I don't normally 'do' Valentines Day. It just seems to me a bit overblown, commercialised, what have you - although I do really love hearing the delight in other people's voices when they get flowers or chocolates or a beautiful poem or just an 'hey, I love you. Thanks for being rad' message from a friend or a lover. But this year I'm writing this post: in honour of the awesomely amazing and feministy men I know. Happy Valentines.
Firstly to my dad. Being the only man in a household of girls, dad didn't really have much of a choice but to be a bit of a feminist. But dad, thanks for being one. Thanks for not treating me like a delicate petal because I was a girl. Thanks for teaching me how to play rugby in the backyard. Thanks for always telling me I could do anything in the world, and for not being too disappointed when what I wanted to do wasn't what you'd hoped for me. Thanks for being so proud of my sister and I - for who we are and not what we've achieved - and for telling us so all the time. Thanks for taking on my passion for reproductive rights and not only supporting me, but speaking out on it too (this can't be easy on some audiences either - his side of the fam comes from western Queensland and can't understand why I'm not married with children. I am 30, after all). Just thanks.
Then to my lover, who is not only an incredibly supportive partner but also a great father to his 11-year-old daughter - who is growing up with such a great show of gender equality around her that she couldn't believe there was actually a word to describe what feminism is. 'Duh' would be, I'm pretty sure, a direct quote of her response after my explanation. So thank you, beautiful man, for her and for me. Thanks for your support, always. Thanks for listening (oh, the listening. He is always listening), and for debating with me. Thanks for loving me for who I am, not what I look like, and for helping me to do that too. Thanks for being what is apparently a rare gem - a man who shares the housework. Thanks for challenging me, and for helping me problem-solve. And thanks for being a diehard romantic at the same time as giving me space. Happy Valentines.
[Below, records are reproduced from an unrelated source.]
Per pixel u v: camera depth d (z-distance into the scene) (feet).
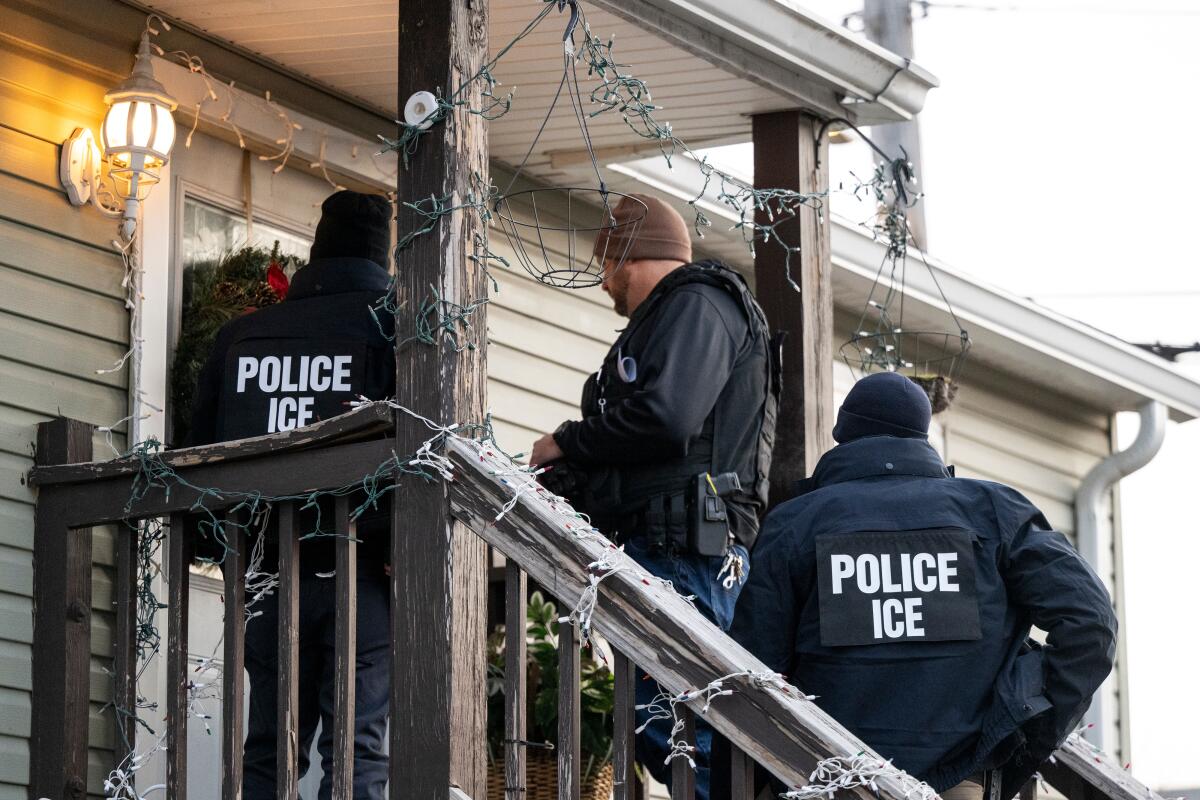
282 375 23.24
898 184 31.12
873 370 46.60
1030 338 47.42
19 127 25.05
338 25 27.63
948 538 20.30
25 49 25.29
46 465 24.00
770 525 20.99
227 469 21.94
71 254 25.48
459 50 21.36
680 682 18.76
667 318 23.16
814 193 29.25
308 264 24.08
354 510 21.95
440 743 19.93
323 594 23.30
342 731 20.43
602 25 27.04
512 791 19.69
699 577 23.04
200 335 26.89
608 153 32.89
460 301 20.89
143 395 26.04
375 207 24.21
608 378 23.53
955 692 19.86
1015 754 20.44
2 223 24.67
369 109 30.99
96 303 25.72
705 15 27.09
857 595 20.17
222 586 27.40
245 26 27.73
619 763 18.98
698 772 22.84
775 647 20.57
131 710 22.68
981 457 49.29
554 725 28.63
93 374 25.49
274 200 29.45
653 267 24.84
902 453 21.15
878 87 29.66
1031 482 51.13
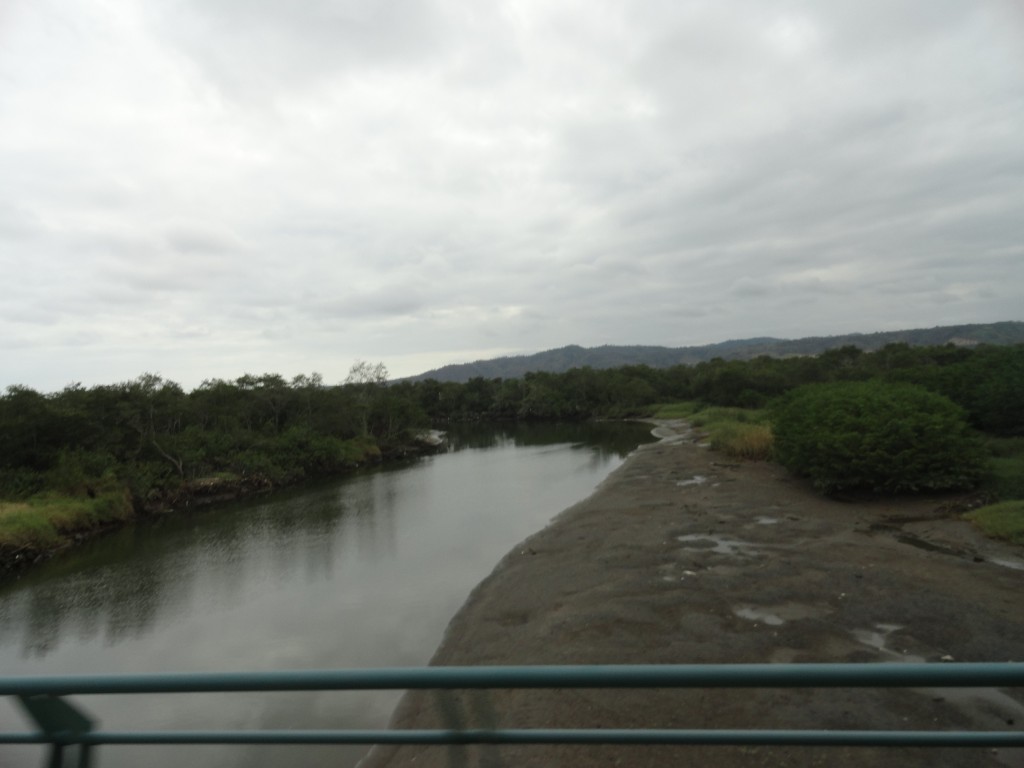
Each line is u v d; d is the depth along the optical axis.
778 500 17.12
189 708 8.90
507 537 19.09
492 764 2.28
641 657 7.87
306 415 50.62
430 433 72.94
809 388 27.72
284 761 7.63
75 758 2.14
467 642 9.84
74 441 31.78
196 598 16.23
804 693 6.48
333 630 12.76
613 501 19.61
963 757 5.23
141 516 29.06
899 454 15.38
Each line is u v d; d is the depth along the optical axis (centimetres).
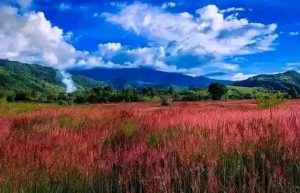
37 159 738
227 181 599
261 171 621
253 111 1338
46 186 633
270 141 729
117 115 1554
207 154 682
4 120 1471
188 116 1264
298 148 680
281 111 1172
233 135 785
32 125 1377
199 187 576
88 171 674
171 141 829
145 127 1117
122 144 907
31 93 11669
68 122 1390
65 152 777
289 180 575
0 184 634
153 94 11075
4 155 783
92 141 929
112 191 630
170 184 603
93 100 10469
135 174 647
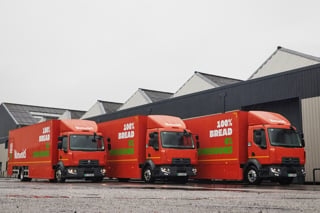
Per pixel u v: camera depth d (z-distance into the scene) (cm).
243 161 1662
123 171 1998
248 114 1692
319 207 627
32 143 2286
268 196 880
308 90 1981
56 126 2056
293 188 1333
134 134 1933
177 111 2761
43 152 2120
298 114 2095
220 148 1762
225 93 2425
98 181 2178
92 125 2028
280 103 2194
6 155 4944
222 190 1149
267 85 2194
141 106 3141
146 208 596
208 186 1490
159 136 1752
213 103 2495
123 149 2016
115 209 579
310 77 1978
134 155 1912
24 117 5734
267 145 1564
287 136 1602
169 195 905
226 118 1747
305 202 719
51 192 1000
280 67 2681
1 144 5169
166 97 3956
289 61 2631
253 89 2264
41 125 2188
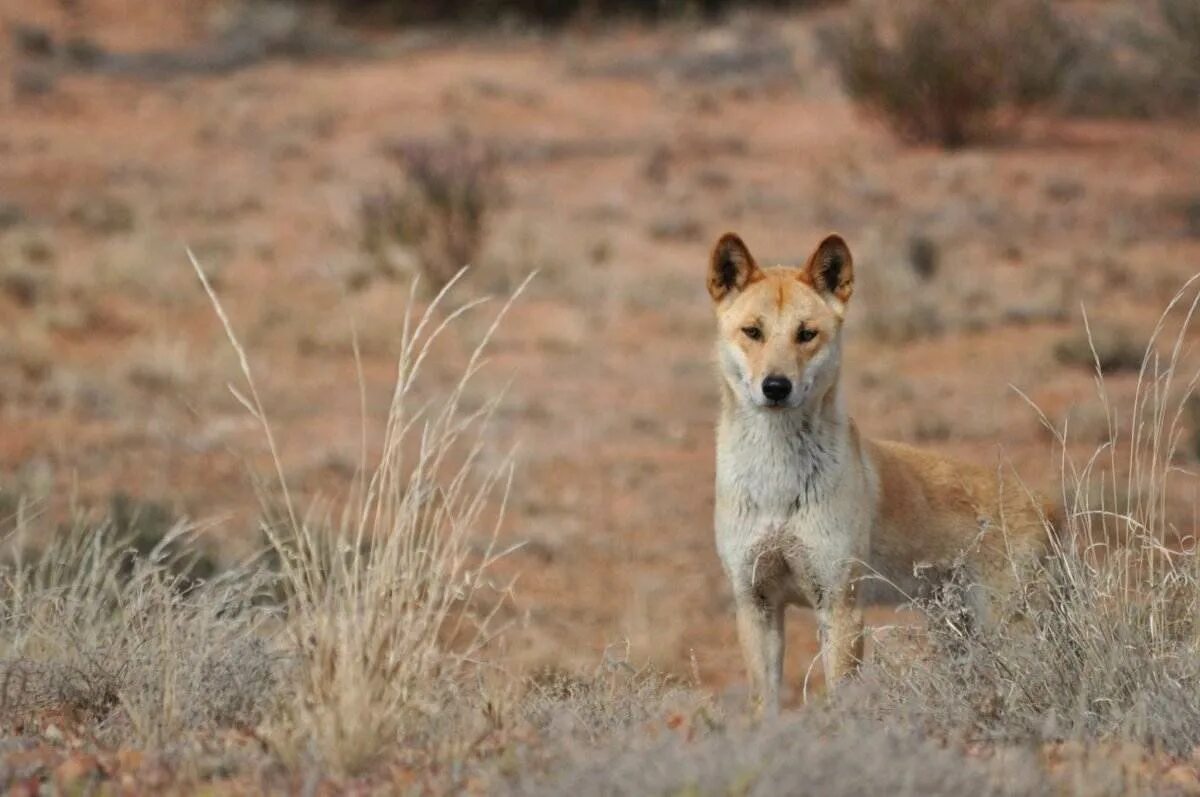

Thanks also my feministy man friends. You all rock, especially at the end of a long day when I've been surrounded by stories of women who've really been let down by the men in their lives. It's lovely to think about you all and how lucky we women are who know you. Thanks for liking my feminist Facebook rants, and for 'getting' them too. Thanks for not being oglers or leerers or yelling-out-the-car-window-at-hot-babez people, and for being as in favour of gender equality as anyone I know. Thanks for not thinking feminism is a big scary thing. Thanks for treating your womenfolk with such love and respect, and for thinking dudes who don't do the same are scum. Happy Valentines.
Special mention to the man friend who actually came up with the name for Settle Petal. It was inadvertent, granted, and was said in jest to bait me (see point three of my feminist new years' resolutions). He jokes around about being a misogynist jerk but is an incredibly decent human being who fits completely into every category in the paragraph above, and was pretty chuffed on the name choice for the site - which he does sometimes refer to as his website, completely missing the irony in that. So thanks, friend.
Sometimes it's hard when you're reading news online or listening to Andrew 'the most oppressed white man in Australia' Bolt or seeing candidates running for political office who think drunk women are responsible for their own rapes, to remember that there are a hell of a lot of good men out there too. But there are! There really are - and not just good men, but amazing men, men who are as fully supportive of feminism as women in deeds as well as words. And I think it's important to recognise them. Yay for feminist men! So this is my Valentine to them. Thanks guys.